Tarleton Hoffman Bean was born to George Bean and Mary Smith Bean in Bainbridge, Pennsylvania, on October 8, 1846. He attended State Normal School at nearby Millersport, Pennsylvania, graduating in 1866. He received an M.D. degree from Columbian University, now George Washington University, Washington, DC, 1876.
In 1883, he was awarded an M.S. degree from the Indiana University on the basis of his professional accomplishments, although he did not attend classes there. He married Laurette H. van Hook, daughter of John Welsh VanHook, a local Washington businessman, in 1878 in Washington, DC. They had one daughter, Caroline van Hook Bean, a noted artist who later married Bernardus Blommers, Jr.

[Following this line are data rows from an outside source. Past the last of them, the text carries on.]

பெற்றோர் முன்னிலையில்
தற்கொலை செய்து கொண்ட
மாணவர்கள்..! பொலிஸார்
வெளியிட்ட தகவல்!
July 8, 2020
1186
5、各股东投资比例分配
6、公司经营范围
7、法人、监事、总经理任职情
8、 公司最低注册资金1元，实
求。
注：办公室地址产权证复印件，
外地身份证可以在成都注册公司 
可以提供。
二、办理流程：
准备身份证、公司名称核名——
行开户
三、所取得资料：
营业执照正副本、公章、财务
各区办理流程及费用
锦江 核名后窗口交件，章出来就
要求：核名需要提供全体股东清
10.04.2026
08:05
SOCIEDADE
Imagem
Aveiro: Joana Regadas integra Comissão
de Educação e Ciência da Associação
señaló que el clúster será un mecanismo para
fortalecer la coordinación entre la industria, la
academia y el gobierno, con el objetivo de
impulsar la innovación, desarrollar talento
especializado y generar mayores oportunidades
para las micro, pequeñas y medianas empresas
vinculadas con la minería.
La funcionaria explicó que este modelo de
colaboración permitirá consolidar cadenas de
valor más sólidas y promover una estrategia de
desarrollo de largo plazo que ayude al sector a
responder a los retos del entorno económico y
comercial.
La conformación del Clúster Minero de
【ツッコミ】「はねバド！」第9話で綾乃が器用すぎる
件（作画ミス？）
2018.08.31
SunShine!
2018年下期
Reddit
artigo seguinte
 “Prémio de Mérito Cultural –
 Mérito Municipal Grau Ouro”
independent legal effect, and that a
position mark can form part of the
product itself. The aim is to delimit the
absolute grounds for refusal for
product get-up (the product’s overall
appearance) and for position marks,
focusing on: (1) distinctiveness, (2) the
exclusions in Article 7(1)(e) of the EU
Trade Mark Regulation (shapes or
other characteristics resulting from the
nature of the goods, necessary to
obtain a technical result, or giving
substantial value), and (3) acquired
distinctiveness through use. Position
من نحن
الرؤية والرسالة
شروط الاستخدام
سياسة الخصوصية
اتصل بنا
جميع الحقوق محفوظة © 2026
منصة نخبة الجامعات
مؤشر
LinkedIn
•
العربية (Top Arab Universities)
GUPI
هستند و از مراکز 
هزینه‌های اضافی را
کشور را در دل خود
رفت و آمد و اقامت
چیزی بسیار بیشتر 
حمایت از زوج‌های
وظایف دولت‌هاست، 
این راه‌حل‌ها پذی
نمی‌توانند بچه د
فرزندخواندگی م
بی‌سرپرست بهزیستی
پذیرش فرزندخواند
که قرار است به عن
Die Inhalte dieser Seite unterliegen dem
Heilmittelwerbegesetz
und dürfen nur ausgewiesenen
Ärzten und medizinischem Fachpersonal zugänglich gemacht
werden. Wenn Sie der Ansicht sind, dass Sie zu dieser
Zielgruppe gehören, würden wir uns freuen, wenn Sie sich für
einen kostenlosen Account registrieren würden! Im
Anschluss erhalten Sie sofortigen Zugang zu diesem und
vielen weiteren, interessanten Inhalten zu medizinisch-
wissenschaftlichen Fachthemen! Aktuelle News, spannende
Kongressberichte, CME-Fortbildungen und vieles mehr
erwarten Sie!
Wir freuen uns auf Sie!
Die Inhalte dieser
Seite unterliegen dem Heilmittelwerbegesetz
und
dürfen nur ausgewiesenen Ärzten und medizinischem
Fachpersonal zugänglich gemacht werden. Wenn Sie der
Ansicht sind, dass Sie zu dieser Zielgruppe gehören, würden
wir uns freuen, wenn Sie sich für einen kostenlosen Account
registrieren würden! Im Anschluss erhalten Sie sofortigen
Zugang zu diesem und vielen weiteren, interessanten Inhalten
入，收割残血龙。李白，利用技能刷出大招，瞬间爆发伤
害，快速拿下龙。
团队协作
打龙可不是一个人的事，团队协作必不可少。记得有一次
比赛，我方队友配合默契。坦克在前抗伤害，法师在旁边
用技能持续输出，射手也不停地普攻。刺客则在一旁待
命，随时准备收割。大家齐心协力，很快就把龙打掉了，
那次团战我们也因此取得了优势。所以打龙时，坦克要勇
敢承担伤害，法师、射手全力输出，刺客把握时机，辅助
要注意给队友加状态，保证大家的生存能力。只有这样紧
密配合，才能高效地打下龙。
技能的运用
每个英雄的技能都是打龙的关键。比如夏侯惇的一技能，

His brother, Barton Appler Bean, also became an ichthyologist and worked under him at the National Museum.
Bean died in Albany, New York, on December 28, 1916.

Career and contributions

In addition to his work in ichthyology, Bean was a forester, a fish culturist, a conservationist, an editor, an administrator, and an exhibitor. Growing up along the Susquehanna River in southern Pennsylvania, he presumably had an early introduction to fishes. His initial interest, however, was botany, perhaps stimulated by his acquaintance with Joseph Trimble Rothrock, a physician-scientist who had a medical practice in Wilkes-Barre, but also had taught botany at Pennsylvania State College.

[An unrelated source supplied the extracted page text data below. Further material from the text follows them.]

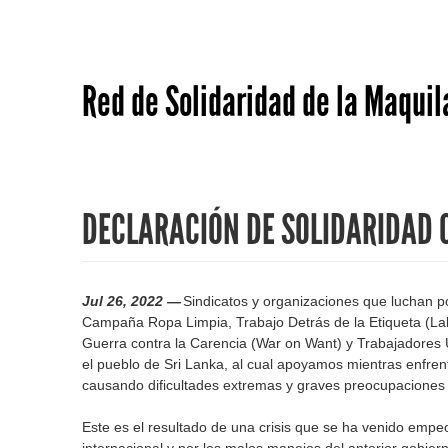
Red de Solidaridad de la Maquil
DECLARACIÓN DE SOLIDARIDAD C
Jul 26, 2022 —
Sindicatos y organizaciones que luchan po
Campaña Ropa Limpia, Trabajo Detrás de la Etiqueta (Labo
Guerra contra la Carencia (War on Want) y Trabajadores 
el pueblo de Sri Lanka, al cual apoyamos mientras enfrenta
causando dificultades extremas y graves preocupaciones c
Este es el resultado de una crisis que se ha venido emp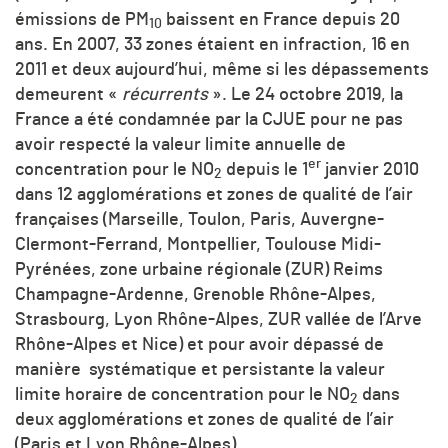
émissions de PM
baissent en France depuis 20
10
ans. En 2007, 33 zones étaient en infraction, 16 en
2011 et deux aujourd’hui, même si les dépassements
demeurent «
récurrents
». Le 24 octobre 2019, la
France a été condamnée par la CJUE pour ne pas
avoir respecté la valeur limite annuelle de
er
concentration pour le NO
depuis le 1
janvier 2010
2
dans 12 agglomérations et zones de qualité de l’air
françaises (Marseille, Toulon, Paris, Auvergne-
Clermont-Ferrand, Montpellier, Toulouse Midi-
Pyrénées, zone urbaine régionale (ZUR) Reims
Champagne-Ardenne, Grenoble Rhône-Alpes,
Strasbourg, Lyon Rhône-Alpes, ZUR vallée de l’Arve
Rhône-Alpes et Nice) et pour avoir dépassé de
manière systématique et persistante la valeur
limite horaire de concentration pour le NO
dans
2
deux agglomérations et zones de qualité de l’air
(Paris et Lyon Rhône-Alpes).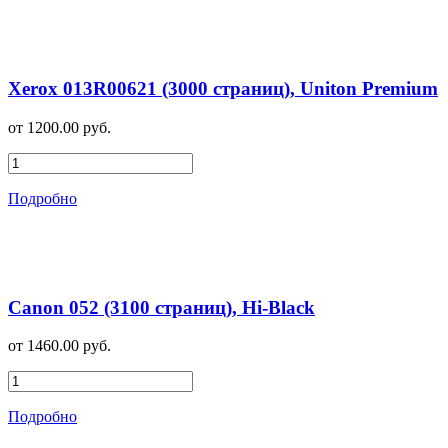
Xerox 013R00621 (3000 страниц), Uniton Premium
от 1200.00 руб.
Подробно
Canon 052 (3100 страниц), Hi-Black
от 1460.00 руб.
Подробно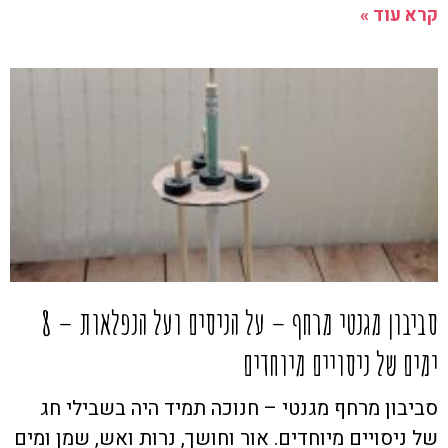
קרא עוד »
סביבון מגנטי מרחף – על הניסים ועל הנפלאות – 8
ימים של ניסויים מיוחדים
סביבון מרחף מגנטי – חנוכה תמיד היה בשבילי חג
של ניסויים מיוחדים. אור וחושך, נרות ואש, שמן ומים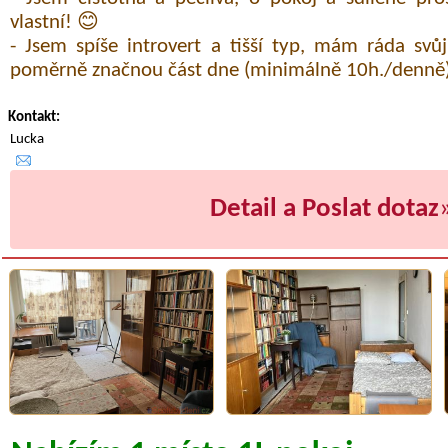
vlastní! 😊
- Jsem spíše introvert a tišší typ, mám ráda svů
poměrně značnou část dne (minimálně 10h./denně)
Kontakt:
Lucka
Detail a Poslat dotaz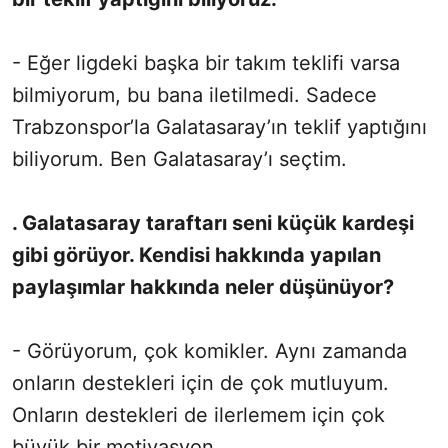
- Eğer ligdeki başka bir takım teklifi varsa
bilmiyorum, bu bana iletilmedi. Sadece
Trabzonspor’la Galatasaray’ın teklif yaptığını
biliyorum. Ben Galatasaray’ı seçtim.
. Galatasaray taraftarı seni küçük kardeşi
gibi görüyor. Kendisi hakkında yapılan
paylaşımlar hakkında neler düşünüyor?
- Görüyorum, çok komikler. Aynı zamanda
onların destekleri için de çok mutluyum.
Onların destekleri de ilerlemem için çok
büyük bir motivasyon.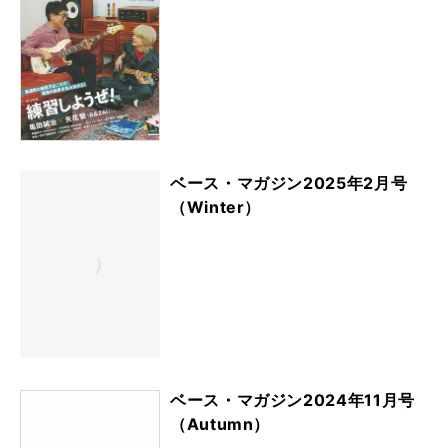
ベース・マガジン2025年2月号
（Winter）
ベース・マガジン2024年11月号
（Autumn）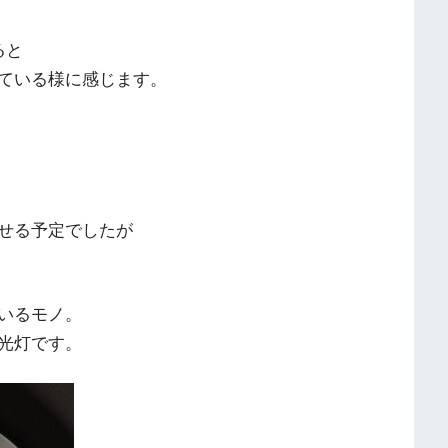
ると
ている様に感じます。
せる予定でしたが
いるモノ。
光灯です。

His focus on ichthyology probably began in the summer of 1874, when he worked as a volunteer at the Fish Commission laboratory in Noank, Connecticut. There, he first met Spencer F. Baird and a number of the young scientists who had gathered around him. First among these was George Brown Goode, who with Bean would form one of the most famous collaborative teams in ichthyology. Bean spent the next two decades in Washington working for Baird's two institutions, the National Museum and the Fish Commission, in a number of capacities. He left Washington in 1895 to become the Director of the New York Aquarium, but political problems led to his resignation in 1898. He spent most of the next eight years working on the fisheries and forestry exhibits at the world's fairs in Paris and St. Louis. In 1906, he became New York’s state fish culturist, a position he held until his death in 1916 following an automobile accident.

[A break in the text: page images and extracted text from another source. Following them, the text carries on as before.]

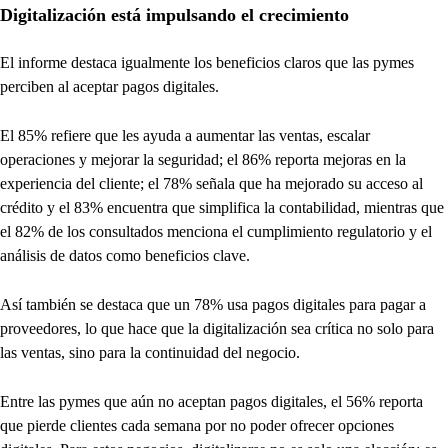
Digitalización está impulsando el crecimiento
El informe destaca igualmente los beneficios claros que las pymes
perciben al aceptar pagos digitales.
El 85% refiere que les ayuda a aumentar las ventas, escalar
operaciones y mejorar la seguridad; el 86% reporta mejoras en la
experiencia del cliente; el 78% señala que ha mejorado su acceso al
crédito y el 83% encuentra que simplifica la contabilidad, mientras que
el 82% de los consultados menciona el cumplimiento regulatorio y el
análisis de datos como beneficios clave.
Así también se destaca que un 78% usa pagos digitales para pagar a
proveedores, lo que hace que la digitalización sea crítica no solo para
las ventas, sino para la continuidad del negocio.
Entre las pymes que aún no aceptan pagos digitales, el 56% reporta
que pierde clientes cada semana por no poder ofrecer opciones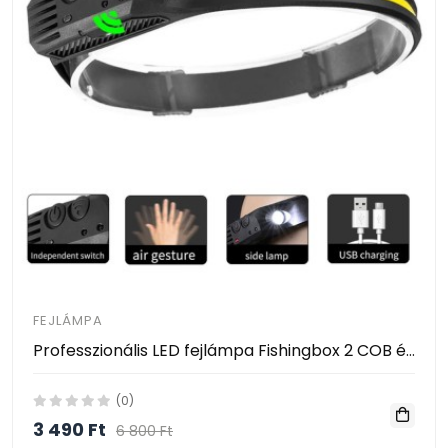
FEJLÁMPA
Professzionális LED fejlámpa Fishingbox 2 COB és XPE LED szalaggal, 1200mAh akkumulátorral, vízálló, ideális kempingezéshez, horgászathoz és vadászathoz, C típus, 800 lumen, frontális
(0)
3 490 Ft
6 800 Ft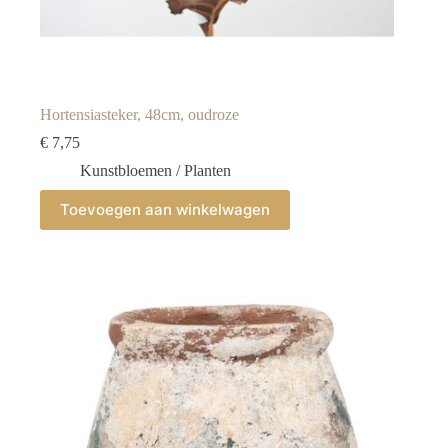
Hortensiasteker, 48cm, oudroze
€
7,75
Kunstbloemen / Planten
Toevoegen aan winkelwagen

Bean is probably best known for the work in systematic ichthyology that he did while in Washington, particularly in collaboration with Goode. The pair wrote 39 papers together, culminating in Oceanic Ichthyology. They were the beneficiaries of the extensive survey and collecting activities being done by Fish Commission vessels in the poorly explored deep waters off the coast of North America. Bean was also an authority on the fishes of Pennsylvania, New York, Bermuda, and Alaska. Most of his later papers dealt with fish culture, and at the time of his death he was considered the nation's premier authority on that subject. He was also a dedicated educator, from his early teaching days in Pennsylvania to his work on the great international exhibitions and his many popular articles and lectures on fishes, forestry, and conservation. Bean was a pioneer in the growth of American ichthyology in the post-Civil War years and by the end of his life was one of its most respected and honored members.

Professional positions

The genus Tarletonbeania of lanternfishes was named after him by Rosa Smith Eigenmann and Carl H. Eigenmann in 1890.